Why do good kids make bad decisions when their friends are around? Turns out there’s a biological explanation for peer pressure. Not that it makes things like this any more comprehensible.)

Scientists at Temple University used MRIs to study the brain activity of 40 teenagers and adults playing a driving game in which participants had to decide whether to speed through yellow traffic lights in order to earn a higher score, even if meant crashing. Adults showed no difference in their playing when their friends were present, but the teens ran 40 percent more yellow lights and had 60 percent more crashes when they knew their friend were watching.

According to the New York Times Well blog:

“The presence of peers activated the reward circuitry in the brain of adolescents that it didn’t do in the case of adults,” said Laurence Steinberg, an author of the study, who is a psychology professor at Temple and author of “You and Your Adolescent: The Essential Guide for Ages 10 to 25.” “We think we’ve uncovered one very plausible explanation for why adolescents do a lot of stupid things with their friends that they wouldn’t do when they are by themselves.”
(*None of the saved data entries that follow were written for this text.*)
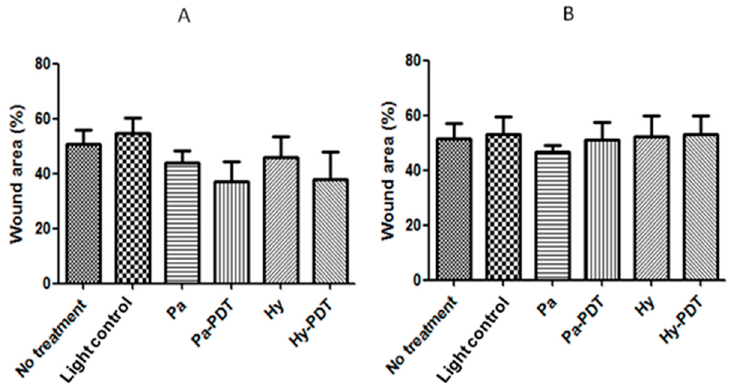
Figure 5. Wound areas in different groups of mice after intravenous injection treatment with or without PDT. ( A ) Pa and Hy 2.5 mg/kg irradiation for 30 s for PDT groups; ( B ) Pa and Hy 2.5 mg/kg, irradiation for 10 min for PDT groups. Data are mean ± SEM ( n = 5).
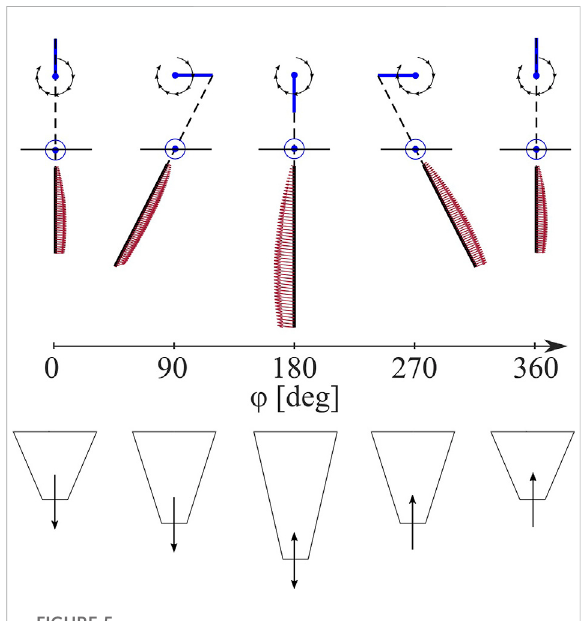
FIGURE 5 Anisotropic Leg Trajectory. Leg spatial position in black lines and force distribution in red arrows (top) and leg extension (bottom) depicted throughout a burrowing sequence from a leg pose of ϕ = 0 – 360 ° relative to full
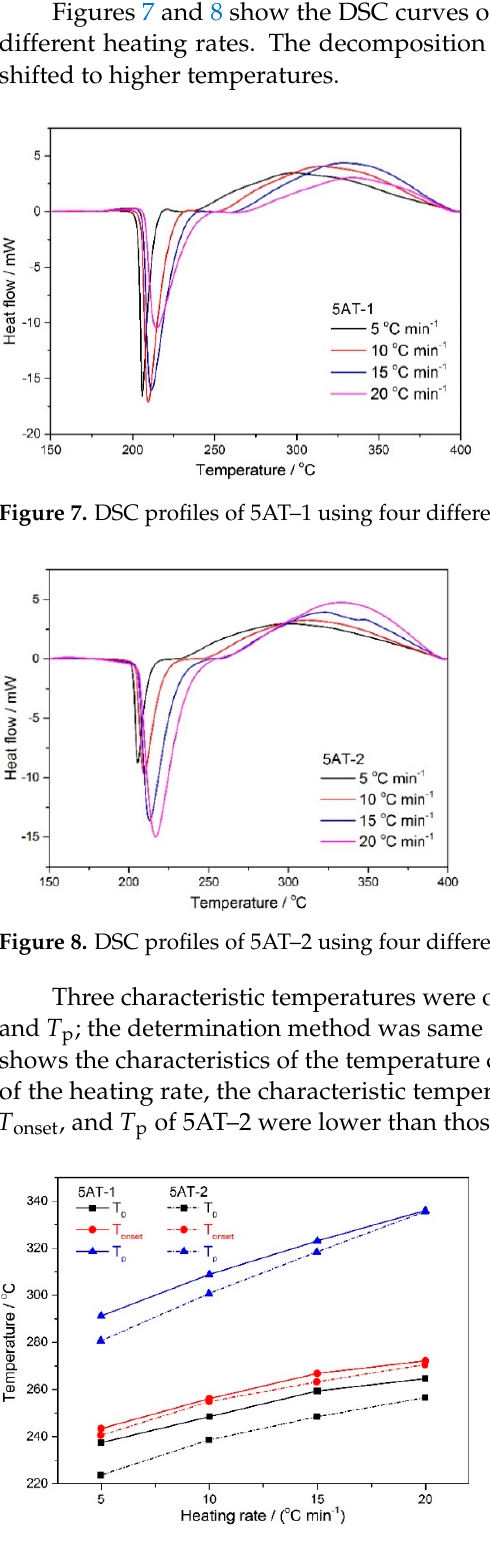
Figure 6. Comparison for E vs. α between 5AT–1 and 5AT–2 obtained using KAS method.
“All of us who have very good kids know they’ve done really dumb things when they’ve been with their friends,” Dr. Steinberg said. “The lesson is that if you have a kid whom you think of as very mature and able to exercise good judgment, based on your observations when he or she is alone or with you, that doesn’t necessarily generalize to how he or she will behave in a group of friends without adults around. Parents should be aware of that.”

What this means for parents is that we need to supervise our teenagers very closely. As we’ve seen, good judgment can be as much a matter of biological development as it is a personality trait.